--- Records to process Enclosed Below ---

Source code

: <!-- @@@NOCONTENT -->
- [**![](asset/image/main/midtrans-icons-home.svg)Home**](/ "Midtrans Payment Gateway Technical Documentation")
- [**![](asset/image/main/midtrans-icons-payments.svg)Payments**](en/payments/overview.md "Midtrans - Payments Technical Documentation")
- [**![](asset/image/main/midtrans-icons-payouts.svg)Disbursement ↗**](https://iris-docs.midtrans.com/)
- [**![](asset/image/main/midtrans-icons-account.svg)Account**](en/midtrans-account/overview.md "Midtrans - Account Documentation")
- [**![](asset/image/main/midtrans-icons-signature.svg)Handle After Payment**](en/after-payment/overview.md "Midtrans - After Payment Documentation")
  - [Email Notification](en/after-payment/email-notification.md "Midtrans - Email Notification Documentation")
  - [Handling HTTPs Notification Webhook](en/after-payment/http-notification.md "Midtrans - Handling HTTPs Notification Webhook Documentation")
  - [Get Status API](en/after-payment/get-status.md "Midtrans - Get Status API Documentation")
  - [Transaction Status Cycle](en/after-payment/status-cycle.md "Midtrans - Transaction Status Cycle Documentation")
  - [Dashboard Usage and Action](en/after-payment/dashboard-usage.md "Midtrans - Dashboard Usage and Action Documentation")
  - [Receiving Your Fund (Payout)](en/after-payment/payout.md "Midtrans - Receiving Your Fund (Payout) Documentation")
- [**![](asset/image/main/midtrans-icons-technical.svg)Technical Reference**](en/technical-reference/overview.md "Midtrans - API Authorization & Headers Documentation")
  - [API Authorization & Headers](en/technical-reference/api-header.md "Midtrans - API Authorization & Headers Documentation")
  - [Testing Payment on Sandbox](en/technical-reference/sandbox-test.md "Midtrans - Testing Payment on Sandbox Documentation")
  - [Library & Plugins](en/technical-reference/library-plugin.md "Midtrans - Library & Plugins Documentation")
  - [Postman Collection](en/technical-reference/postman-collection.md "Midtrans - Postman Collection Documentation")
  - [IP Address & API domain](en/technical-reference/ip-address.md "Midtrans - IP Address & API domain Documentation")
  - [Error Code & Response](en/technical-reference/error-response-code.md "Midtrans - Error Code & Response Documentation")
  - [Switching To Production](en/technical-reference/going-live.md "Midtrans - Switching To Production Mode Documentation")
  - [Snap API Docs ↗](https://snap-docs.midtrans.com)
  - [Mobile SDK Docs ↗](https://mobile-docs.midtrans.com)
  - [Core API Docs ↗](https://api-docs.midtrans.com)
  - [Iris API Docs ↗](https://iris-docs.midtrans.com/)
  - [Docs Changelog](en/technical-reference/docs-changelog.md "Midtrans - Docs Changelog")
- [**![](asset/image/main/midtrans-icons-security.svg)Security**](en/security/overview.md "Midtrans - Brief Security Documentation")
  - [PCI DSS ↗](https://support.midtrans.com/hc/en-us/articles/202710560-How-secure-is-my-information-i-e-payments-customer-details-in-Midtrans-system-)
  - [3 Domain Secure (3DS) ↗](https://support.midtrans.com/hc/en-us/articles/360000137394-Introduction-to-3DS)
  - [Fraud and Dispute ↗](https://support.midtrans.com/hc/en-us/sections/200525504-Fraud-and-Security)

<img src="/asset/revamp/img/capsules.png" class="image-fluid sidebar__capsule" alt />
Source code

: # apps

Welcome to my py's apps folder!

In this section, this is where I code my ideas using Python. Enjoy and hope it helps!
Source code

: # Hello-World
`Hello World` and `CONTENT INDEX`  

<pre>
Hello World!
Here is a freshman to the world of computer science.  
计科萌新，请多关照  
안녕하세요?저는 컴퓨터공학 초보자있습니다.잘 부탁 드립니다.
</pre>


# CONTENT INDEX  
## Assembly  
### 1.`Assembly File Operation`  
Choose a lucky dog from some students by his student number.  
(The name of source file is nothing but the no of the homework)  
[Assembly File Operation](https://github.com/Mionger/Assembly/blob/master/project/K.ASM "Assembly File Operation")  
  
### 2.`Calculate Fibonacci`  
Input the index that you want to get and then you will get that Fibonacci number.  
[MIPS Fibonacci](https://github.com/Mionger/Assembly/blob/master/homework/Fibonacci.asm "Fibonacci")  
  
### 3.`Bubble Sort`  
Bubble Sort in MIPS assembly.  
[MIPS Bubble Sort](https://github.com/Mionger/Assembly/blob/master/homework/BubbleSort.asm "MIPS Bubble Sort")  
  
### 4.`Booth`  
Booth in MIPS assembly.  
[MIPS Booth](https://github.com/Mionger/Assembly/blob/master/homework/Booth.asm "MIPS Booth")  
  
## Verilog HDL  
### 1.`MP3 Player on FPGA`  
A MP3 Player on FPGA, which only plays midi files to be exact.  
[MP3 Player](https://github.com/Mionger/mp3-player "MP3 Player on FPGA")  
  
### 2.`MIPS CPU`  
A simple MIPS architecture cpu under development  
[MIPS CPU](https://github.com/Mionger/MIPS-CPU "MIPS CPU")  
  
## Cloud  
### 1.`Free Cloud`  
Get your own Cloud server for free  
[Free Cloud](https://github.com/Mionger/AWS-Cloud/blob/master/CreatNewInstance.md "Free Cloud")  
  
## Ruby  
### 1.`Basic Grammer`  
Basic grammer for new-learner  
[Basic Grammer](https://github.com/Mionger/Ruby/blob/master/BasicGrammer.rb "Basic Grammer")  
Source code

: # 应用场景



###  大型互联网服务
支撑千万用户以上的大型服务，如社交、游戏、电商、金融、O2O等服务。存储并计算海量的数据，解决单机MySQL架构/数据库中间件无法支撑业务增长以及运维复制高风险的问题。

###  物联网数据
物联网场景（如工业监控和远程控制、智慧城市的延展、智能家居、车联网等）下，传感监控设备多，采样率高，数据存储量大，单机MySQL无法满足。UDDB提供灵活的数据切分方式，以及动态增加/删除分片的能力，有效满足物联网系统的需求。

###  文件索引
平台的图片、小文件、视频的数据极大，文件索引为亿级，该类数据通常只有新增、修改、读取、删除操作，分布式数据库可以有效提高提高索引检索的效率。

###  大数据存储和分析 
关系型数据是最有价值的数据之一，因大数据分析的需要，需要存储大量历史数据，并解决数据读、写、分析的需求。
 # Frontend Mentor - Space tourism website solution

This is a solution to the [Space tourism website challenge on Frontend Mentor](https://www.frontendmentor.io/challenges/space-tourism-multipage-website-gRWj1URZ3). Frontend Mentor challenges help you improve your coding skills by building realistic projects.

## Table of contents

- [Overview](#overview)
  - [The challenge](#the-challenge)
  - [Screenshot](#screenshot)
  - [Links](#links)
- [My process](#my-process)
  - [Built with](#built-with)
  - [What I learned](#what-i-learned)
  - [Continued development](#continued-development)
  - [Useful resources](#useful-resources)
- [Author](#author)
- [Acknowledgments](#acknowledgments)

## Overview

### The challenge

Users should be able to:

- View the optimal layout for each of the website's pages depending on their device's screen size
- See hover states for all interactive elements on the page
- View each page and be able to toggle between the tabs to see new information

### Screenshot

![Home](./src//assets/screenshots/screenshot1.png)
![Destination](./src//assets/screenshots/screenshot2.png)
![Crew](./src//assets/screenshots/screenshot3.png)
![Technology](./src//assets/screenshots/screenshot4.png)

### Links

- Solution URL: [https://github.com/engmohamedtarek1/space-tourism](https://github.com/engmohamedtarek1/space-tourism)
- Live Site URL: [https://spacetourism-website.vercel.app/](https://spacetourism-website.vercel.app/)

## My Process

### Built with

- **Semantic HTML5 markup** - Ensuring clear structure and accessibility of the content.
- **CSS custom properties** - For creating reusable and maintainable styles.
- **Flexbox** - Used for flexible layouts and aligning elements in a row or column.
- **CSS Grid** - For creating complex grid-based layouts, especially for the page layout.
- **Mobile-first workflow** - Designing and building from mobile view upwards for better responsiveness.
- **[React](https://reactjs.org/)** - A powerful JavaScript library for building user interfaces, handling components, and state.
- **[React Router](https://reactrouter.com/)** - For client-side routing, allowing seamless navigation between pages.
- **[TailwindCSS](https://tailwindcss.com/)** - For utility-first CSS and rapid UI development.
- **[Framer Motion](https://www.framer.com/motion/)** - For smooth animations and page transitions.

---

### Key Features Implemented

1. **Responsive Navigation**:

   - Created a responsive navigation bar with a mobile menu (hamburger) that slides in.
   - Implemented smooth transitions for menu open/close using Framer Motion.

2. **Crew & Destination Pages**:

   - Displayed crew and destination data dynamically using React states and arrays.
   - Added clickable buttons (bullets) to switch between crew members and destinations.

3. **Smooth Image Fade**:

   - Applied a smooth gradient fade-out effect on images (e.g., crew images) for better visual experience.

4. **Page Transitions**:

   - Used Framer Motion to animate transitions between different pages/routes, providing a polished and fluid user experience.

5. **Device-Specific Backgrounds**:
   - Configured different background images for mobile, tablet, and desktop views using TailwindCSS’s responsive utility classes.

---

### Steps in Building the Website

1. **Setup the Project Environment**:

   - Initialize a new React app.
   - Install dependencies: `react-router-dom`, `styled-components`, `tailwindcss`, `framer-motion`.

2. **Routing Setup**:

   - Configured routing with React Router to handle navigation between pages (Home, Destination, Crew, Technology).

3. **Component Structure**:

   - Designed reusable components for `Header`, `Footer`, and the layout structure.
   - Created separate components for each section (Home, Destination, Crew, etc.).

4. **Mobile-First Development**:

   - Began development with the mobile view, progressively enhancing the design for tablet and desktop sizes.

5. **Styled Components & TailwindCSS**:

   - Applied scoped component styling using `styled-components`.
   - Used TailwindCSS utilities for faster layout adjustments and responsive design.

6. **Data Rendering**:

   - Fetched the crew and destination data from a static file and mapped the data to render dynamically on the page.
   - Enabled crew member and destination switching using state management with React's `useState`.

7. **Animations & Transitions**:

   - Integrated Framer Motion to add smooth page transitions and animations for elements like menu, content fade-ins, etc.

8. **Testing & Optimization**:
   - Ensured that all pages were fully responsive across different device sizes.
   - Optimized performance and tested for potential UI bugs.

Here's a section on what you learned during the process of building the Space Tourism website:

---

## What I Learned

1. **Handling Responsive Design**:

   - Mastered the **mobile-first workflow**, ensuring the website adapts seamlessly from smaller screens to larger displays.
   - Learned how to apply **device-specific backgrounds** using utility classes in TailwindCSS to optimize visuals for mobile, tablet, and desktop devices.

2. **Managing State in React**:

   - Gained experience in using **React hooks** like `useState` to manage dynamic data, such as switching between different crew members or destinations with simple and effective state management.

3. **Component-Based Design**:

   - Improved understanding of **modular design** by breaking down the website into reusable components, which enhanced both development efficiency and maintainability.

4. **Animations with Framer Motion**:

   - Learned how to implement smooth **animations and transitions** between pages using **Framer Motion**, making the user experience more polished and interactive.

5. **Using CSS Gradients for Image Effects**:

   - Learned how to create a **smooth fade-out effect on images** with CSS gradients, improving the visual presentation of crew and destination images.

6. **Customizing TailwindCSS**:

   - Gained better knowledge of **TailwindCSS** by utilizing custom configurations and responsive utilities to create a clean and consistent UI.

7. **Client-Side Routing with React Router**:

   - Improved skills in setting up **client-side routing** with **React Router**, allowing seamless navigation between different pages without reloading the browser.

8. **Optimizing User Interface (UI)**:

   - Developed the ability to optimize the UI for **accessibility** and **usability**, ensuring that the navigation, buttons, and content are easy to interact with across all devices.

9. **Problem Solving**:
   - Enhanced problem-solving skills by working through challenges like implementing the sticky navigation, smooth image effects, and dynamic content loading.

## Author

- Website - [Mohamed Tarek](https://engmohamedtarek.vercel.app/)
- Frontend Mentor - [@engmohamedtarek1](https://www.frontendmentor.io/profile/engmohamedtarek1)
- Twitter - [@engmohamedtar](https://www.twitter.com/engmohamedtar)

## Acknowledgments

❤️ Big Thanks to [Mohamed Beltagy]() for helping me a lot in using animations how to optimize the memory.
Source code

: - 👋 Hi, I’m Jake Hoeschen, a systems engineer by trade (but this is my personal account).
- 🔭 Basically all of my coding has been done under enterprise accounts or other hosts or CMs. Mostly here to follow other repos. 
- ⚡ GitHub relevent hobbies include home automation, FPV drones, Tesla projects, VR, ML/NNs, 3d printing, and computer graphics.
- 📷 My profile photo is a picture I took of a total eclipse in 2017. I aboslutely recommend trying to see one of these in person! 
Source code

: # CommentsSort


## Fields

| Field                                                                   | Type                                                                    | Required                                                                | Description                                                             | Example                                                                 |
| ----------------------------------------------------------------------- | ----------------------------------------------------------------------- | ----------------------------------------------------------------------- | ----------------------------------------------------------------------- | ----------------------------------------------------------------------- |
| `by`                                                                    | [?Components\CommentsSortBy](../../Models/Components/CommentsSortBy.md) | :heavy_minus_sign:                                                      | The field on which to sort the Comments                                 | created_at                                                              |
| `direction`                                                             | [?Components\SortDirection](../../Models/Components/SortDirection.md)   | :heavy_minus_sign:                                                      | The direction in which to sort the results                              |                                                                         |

--- End of Enclosed Records to process ---

Directions for this task - Transcribe the records above from the line holding "Here is a freshman" down to the line holding "Input the index", inclusive, without adding anything.

Expected answer -
Here is a freshman to the world of computer science.  
计科萌新，请多关照  
안녕하세요?저는 컴퓨터공학 초보자있습니다.잘 부탁 드립니다.
</pre>


# CONTENT INDEX  
## Assembly  
### 1.`Assembly File Operation`  
Choose a lucky dog from some students by his student number.  
(The name of source file is nothing but the no of the homework)  
[Assembly File Operation](https://github.com/Mionger/Assembly/blob/master/project/K.ASM "Assembly File Operation")  
  
### 2.`Calculate Fibonacci`  
Input the index that you want to get and then you will get that Fibonacci number.  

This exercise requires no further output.